(WHAT TO DO)
Your answer must be every line of the data that contains "hand".

(Records drawn from a dataset)
━━━━━━━━━━━━━━━━━━━━━━━━━━━━━━

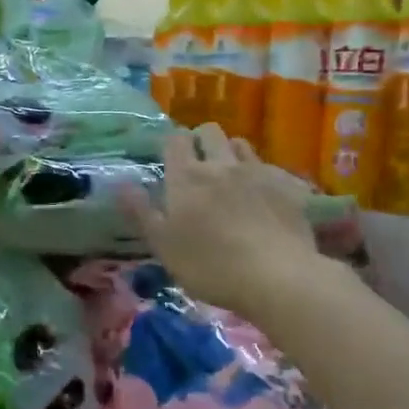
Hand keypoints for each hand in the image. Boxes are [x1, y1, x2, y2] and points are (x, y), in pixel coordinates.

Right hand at [122, 124, 318, 316]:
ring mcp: (257, 172)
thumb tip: (122, 184)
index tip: (170, 160)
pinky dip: (260, 174)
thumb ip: (141, 212)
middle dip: (201, 141)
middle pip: (210, 132)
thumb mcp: (163, 246)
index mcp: (187, 177)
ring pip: (241, 144)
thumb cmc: (210, 266)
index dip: (172, 144)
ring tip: (230, 177)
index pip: (175, 139)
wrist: (276, 276)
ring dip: (231, 153)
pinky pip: (269, 166)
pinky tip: (262, 195)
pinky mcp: (286, 186)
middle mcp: (221, 165)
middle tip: (198, 166)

━━━━━━━━━━━━━━━━━━━━━━━━━━━━━━

(TASK OUTPUT)
Hand keypoints for each hand in the image. Boxes are [x1, y1, x2, y2] and points are (x, y), in pixel coordinates.
Right hand at [122, 124, 318, 316]:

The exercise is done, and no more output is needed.